スポーツに関わるすべての人に、安全の意識と知識を共有してほしい
須賀:今回の講座は、先生のご経験や思いが込められたものだと思いますが、どのような内容なのでしょうか?
細川:スポーツ関連の突然死をなくしていくには、現場での意識を高め、万が一危険な事象が起きても必ず救命できるようにすることが必要です。メディカルスタッフだけではなくて、現場の指導者や選手自身、運営組織なども含めてスポーツに関わる人全員で意識を共有し安全を担保する、そんな基盤づくりを伝えたいと考えています。
この講座は4週に分けて構成されています。まず概論として、スポーツで安全を担保するために一人ひとりができることを、科学的根拠に基づいたさまざまなフレームワークで整理します。どこに危険があるか、どこから着手するのが効率的かなど、コンセプトの話ですね。その後は各論として、スポーツ関連突然死の7、8割を占める心停止、労作性熱射病、頭頸部外傷という三大疾患について、ひとつずつ取り上げていきます。
各週の終わりにはスポーツセーフティに関する具体的なアクションの進捗度チェックをします。
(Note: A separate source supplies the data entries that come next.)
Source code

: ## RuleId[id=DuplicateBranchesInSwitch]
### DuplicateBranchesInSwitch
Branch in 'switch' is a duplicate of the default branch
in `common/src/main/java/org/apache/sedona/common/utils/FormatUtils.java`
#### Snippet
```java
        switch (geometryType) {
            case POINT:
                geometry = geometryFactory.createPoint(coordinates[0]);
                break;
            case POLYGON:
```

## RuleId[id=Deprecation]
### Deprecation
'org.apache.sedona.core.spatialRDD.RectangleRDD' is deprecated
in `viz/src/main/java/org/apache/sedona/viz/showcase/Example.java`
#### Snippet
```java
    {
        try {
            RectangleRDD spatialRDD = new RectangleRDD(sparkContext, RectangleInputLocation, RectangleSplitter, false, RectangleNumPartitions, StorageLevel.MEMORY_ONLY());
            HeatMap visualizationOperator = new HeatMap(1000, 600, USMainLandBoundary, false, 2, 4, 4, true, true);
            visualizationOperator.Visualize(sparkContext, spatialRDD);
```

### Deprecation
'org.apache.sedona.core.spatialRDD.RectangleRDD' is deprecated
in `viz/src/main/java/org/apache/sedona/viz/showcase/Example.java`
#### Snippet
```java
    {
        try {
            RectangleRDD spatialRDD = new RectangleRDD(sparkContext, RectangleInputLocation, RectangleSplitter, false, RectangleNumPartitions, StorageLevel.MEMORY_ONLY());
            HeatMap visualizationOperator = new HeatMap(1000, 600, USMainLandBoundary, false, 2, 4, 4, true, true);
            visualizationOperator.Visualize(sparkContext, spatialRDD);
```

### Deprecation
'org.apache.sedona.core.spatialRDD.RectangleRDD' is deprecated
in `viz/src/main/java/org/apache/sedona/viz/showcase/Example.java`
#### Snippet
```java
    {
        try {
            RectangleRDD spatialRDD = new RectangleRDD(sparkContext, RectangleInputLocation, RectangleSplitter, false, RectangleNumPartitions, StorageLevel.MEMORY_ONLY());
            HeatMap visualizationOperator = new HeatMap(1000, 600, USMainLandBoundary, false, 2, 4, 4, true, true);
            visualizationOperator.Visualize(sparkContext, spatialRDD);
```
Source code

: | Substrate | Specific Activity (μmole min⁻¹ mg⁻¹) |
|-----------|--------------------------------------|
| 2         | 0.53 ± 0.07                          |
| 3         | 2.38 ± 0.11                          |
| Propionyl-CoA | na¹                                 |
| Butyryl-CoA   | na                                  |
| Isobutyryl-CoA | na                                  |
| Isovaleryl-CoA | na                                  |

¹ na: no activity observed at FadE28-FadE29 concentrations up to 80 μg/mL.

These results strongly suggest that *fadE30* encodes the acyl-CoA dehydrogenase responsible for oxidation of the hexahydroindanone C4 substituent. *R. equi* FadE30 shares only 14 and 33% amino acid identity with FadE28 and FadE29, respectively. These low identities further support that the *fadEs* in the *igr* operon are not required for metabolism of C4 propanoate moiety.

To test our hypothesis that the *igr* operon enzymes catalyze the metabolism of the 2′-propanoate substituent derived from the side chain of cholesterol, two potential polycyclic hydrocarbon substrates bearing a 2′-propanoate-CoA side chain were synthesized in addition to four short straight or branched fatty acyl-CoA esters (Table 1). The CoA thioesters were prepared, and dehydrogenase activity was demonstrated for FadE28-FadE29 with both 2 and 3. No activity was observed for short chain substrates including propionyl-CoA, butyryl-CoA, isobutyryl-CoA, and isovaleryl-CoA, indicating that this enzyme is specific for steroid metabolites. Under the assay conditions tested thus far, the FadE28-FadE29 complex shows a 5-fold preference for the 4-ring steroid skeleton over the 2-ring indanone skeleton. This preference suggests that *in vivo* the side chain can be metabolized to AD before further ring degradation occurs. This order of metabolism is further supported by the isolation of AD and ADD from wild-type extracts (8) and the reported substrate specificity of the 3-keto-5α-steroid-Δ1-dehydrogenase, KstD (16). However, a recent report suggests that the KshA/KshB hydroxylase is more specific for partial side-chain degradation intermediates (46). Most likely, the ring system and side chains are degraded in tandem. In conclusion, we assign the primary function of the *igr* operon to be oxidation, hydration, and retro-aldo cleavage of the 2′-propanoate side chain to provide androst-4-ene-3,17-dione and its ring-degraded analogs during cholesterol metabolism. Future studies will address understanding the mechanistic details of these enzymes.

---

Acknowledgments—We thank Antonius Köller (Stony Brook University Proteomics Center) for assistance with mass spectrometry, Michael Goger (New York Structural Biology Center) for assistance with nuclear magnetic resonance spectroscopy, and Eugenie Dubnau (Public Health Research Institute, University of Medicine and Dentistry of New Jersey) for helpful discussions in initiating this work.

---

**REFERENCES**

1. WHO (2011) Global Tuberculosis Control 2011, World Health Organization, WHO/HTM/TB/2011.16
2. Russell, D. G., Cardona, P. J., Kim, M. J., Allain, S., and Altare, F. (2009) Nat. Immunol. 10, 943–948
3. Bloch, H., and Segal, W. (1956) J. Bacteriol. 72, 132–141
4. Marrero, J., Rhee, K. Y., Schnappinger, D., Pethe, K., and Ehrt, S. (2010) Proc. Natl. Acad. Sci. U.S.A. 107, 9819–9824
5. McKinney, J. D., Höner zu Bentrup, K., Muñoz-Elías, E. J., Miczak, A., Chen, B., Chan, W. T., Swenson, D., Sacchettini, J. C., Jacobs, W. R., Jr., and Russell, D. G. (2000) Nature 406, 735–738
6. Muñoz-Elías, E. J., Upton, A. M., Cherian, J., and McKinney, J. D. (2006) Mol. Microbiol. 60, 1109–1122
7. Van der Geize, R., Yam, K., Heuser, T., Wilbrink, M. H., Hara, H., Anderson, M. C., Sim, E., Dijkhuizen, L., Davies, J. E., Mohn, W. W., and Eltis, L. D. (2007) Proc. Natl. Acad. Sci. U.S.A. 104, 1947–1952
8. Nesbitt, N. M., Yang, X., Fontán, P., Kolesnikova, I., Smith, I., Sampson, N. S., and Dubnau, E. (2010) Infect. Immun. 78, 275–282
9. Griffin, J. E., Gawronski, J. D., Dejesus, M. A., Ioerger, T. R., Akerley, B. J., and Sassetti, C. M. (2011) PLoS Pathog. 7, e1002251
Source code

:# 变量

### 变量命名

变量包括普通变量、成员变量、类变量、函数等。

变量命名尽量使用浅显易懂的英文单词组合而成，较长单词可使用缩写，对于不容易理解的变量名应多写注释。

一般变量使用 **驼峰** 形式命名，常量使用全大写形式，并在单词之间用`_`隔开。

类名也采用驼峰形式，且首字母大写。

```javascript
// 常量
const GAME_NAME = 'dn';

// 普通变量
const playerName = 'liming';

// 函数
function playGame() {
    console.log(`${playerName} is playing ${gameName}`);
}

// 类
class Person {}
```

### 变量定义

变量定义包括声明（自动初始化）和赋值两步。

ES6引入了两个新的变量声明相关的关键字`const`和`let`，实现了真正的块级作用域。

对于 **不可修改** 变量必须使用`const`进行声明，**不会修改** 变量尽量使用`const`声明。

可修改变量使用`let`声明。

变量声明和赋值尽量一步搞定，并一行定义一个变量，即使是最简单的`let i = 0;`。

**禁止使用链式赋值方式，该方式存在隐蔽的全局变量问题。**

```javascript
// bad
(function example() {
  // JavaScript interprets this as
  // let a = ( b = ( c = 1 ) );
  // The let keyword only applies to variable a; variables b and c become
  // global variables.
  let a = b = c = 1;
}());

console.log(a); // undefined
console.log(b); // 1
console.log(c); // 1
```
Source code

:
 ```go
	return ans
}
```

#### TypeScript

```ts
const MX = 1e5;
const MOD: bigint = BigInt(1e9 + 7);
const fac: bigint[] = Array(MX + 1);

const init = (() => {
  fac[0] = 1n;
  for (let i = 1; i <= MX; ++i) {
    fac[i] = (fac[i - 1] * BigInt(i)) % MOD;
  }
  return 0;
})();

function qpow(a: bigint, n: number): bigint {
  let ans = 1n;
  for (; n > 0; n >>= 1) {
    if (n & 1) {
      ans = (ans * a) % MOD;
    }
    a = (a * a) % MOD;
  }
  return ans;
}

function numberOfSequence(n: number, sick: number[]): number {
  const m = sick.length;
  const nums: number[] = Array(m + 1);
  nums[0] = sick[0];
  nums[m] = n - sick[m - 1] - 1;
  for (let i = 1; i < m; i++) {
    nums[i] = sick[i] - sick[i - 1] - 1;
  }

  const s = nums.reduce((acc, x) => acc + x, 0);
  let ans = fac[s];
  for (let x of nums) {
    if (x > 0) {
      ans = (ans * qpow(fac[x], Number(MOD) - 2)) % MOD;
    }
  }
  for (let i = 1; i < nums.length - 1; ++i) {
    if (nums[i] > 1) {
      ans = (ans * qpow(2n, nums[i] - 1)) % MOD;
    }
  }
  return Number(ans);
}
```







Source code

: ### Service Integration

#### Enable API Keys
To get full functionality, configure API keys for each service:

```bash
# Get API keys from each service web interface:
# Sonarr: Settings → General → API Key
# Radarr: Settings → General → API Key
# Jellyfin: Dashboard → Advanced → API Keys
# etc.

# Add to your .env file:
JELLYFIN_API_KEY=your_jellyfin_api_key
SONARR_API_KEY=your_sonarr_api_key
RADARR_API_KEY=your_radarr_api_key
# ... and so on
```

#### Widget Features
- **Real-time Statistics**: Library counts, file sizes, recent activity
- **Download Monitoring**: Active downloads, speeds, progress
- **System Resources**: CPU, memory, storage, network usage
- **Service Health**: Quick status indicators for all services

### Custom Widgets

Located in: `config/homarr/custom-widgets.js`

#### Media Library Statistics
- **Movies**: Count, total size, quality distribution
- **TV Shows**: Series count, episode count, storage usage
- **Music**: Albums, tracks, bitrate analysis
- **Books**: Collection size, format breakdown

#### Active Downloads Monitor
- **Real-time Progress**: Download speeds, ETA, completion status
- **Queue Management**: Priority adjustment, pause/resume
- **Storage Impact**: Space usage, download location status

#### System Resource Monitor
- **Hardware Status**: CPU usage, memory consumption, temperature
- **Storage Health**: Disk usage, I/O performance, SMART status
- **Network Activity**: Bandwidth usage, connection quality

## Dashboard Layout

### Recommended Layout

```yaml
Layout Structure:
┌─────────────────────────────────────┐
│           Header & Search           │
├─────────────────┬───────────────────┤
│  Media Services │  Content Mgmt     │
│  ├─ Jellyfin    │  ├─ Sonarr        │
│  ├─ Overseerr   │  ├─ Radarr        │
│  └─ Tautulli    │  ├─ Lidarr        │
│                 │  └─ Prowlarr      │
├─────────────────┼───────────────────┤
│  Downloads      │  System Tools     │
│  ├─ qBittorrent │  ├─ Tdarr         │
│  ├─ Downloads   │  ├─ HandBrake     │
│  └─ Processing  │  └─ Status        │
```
受講者は学んだことを踏まえて、自分の携わる現場での達成度を確認します。イエス、ノーではなく、どの程度できているか、どのぐらい自信があるかについて自己評価します。「今後それがどう変わっていくべきか」というメッセージも伝えながら、実際にアクションを起こし、それが当たり前となるまでの過程を示すことを意識しています。
スポーツセーフティの拠点として早稲田の存在をアピールしたい
須賀:今回、edXを通して講座を配信されるわけですが、早稲田から世界に向けて発信する意義をどう感じていらっしゃいますか?
細川:アスレティックトレーニングに関しての発信は現状アメリカ一極集中の感があるので、日本でこういう取り組みをしているという新規性を、まずアピールしたいですね。
講座ではアメリカの事例も引用しますが、どの国や地域でも活用できるよう意識しています。スポーツセーフティーに特化している研究室は実は世界でもニッチな存在なのですが、そのひとつの拠点として早稲田のスポーツ科学部を、この講座をきっかけに大いに発信していきたいと思います。
須賀:安全はとても重要な要素なのに、研究者が少ないとは驚きですね。
細川:安全の重要性は分かっていても「安全にスポーツができてよかった」という効果は定量化が難しい面があります。残念なことに問題が起きてからでないとアクションが起こらないという負のループがあるんです。
でも、防災訓練や地震対策が一般市民にも当たり前になってきたように、スポーツの安全も当然意識されるものとなれば、いろいろ変わってくると期待しています。今回の講座でお示しするような内容が、スポーツに関わる人の知るべき基礎知識として浸透するとうれしいですね。
スポーツを安全という視点で見ると、多様な分野とつながる可能性がある
須賀:最後に、この講座を受講する方へのメッセージをお願いします。
細川:まず、 現在コーチや選手として活動している、目指しているなど、何らかの形でスポーツと接点を持っている方にはぜひ受講していただきたいです。私が現在教えているスポーツ科学部の授業では、ビジネスコースなど文系の学生も履修していて、身近なトピックであるスポーツを、「安全」という今までにない観点からスポーツを見ることで、自分の専門性との接点に気づいたり、今までにないアイディアが生まれてきたりしています。この講座をきっかけにスポーツを見る新たな視点を持つことで、多様な分野で活かしていただけるのではないでしょうか。
アスレティックトレーニングという分野はまだ発展途上ですが、高齢者の健康や子どもたちの活発な身体活動の支援など、今後いろいろな場面で活躍が期待されています。スポーツ活動中のケガや事故予防は、従来の医療関係職ではあまりフォーカスされていない分野なので、「アスレティックトレーニングがスポーツの安全を牽引する」というメッセージを広く伝えたいです。
須賀:大学としても、新しい研究の展開は積極的にアピールすべきだと考えているので、細川先生のような若い方がどんどん発信してくださることは、大変望ましいですね。楽しみにしています。